Reverse transcription-PCR detection of A1, bcl-2, and GAPDH mRNAs in B. suis- and dnaK-KO B. suis-infected monocytes. Monocytes were infected (or not) with B. suis or dnaK-KO B. suis (MOI = 20). Four hours later, total mRNAs were isolated, and after reverse transcription, PCR was performed with 2 ng of cDNA for each sample. PCR products obtained after 25 cycles (A1), 19 cycles (GAPDH), or 35 cycles (bcl-2) were then analyzed on 1.2% agarose gels supplemented with ethidium bromide. Lane 1, uninfected cells; lane 2, B. suis-infected cells; lane 3, dnaK-KO B. suis-infected monocytes. Numbers on the right indicate amplicon length (in base pairs).

FIG. 5

B. suis infection of VD3-THP-1 cell cultures renders both invaded and noninvaded cells resistant to IFN-γ-induced apoptosis. VD3-THP-1 cells were infected (or not) with opsonized GFP-B. suis in eight-chamber culture slides and after gentamicin addition were cultured with (or without) IFN-γ (10,000 U/ml). Two days later, cells were stained with phycoerythrin (PE)-labeled annexin V (red fluorescence). The red and green fluorescences of the cells visualized by phase-contrast microscopy were analyzed by fluorescence microscopy to determine the number of GFP-B. suis-infected cells (green fluorescence), the number of apoptotic cells (red fluorescence), and the number of infected cells in apoptosis (green plus red fluorescence; yellow arrow). This figure is representative of seven identical experiments reported in Table 4.

FIG. 6

Intracellular behavior of B. suis within IFN-γ-treated VD3-THP-1 cells. VD3-THP-1 cells (10⁶ cells/well) were infected with opsonized B. suis (MOI = 20) in 24-well plates, as described in Materials and Methods, in the presence of IFN-γ at the indicated concentrations or in RPMI 1640 alone (control).
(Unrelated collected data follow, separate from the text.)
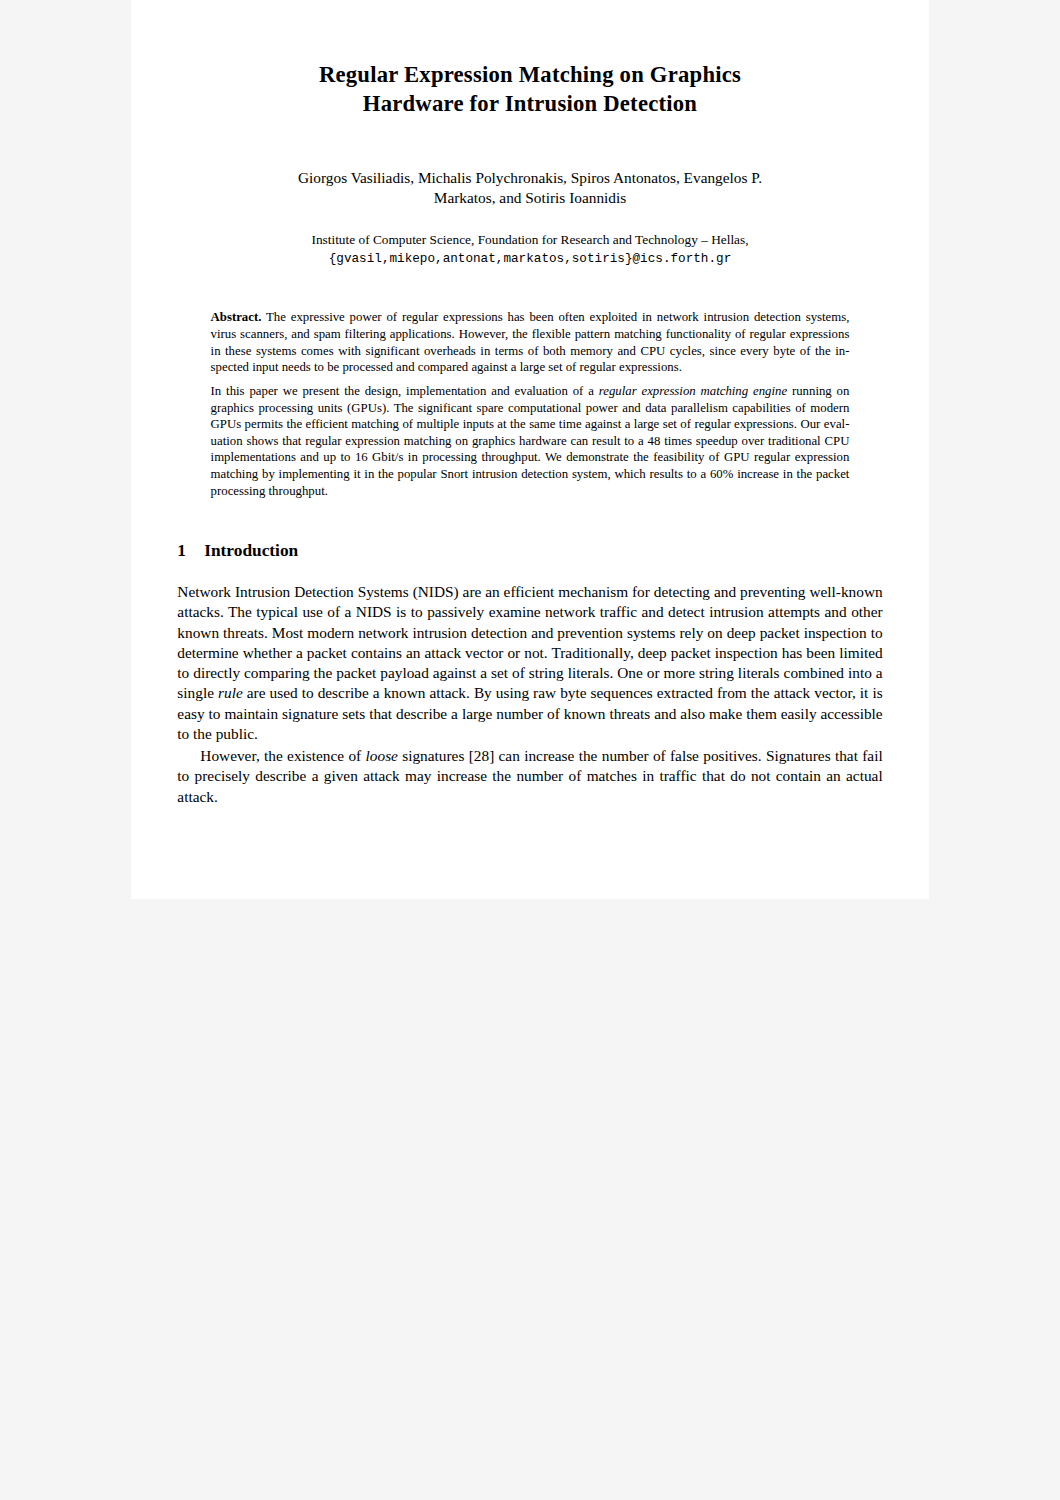Regular Expression Matching on Graphics
Hardware for Intrusion Detection
Giorgos Vasiliadis, Michalis Polychronakis, Spiros Antonatos, Evangelos P.
Markatos, and Sotiris Ioannidis
Institute of Computer Science, Foundation for Research and Technology – Hellas,
{gvasil,mikepo,antonat,markatos,sotiris}@ics.forth.gr
Abstract. The expressive power of regular expressions has been often exploited in network intrusion detection systems, virus scanners, and spam filtering applications. However, the flexible pattern matching functionality of regular expressions in these systems comes with significant overheads in terms of both memory and CPU cycles, since every byte of the inspected input needs to be processed and compared against a large set of regular expressions.
In this paper we present the design, implementation and evaluation of a regular expression matching engine running on graphics processing units (GPUs). The significant spare computational power and data parallelism capabilities of modern GPUs permits the efficient matching of multiple inputs at the same time against a large set of regular expressions. Our evaluation shows that regular expression matching on graphics hardware can result to a 48 times speedup over traditional CPU implementations and up to 16 Gbit/s in processing throughput. We demonstrate the feasibility of GPU regular expression matching by implementing it in the popular Snort intrusion detection system, which results to a 60% increase in the packet processing throughput.
1 Introduction
Network Intrusion Detection Systems (NIDS) are an efficient mechanism for detecting and preventing well-known attacks. The typical use of a NIDS is to passively examine network traffic and detect intrusion attempts and other known threats. Most modern network intrusion detection and prevention systems rely on deep packet inspection to determine whether a packet contains an attack vector or not. Traditionally, deep packet inspection has been limited to directly comparing the packet payload against a set of string literals. One or more string literals combined into a single rule are used to describe a known attack. By using raw byte sequences extracted from the attack vector, it is easy to maintain signature sets that describe a large number of known threats and also make them easily accessible to the public.
However, the existence of loose signatures [28] can increase the number of false positives. Signatures that fail to precisely describe a given attack may increase the number of matches in traffic that do not contain an actual attack.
The cells were then cultured in the presence of corresponding concentrations of IFN-γ. At different time periods, they were lysed and the number of viable intracellular bacteria was determined and expressed in CFU per well as described previously (2, 3). All results are means and standard deviations from four separate experiments performed in duplicate.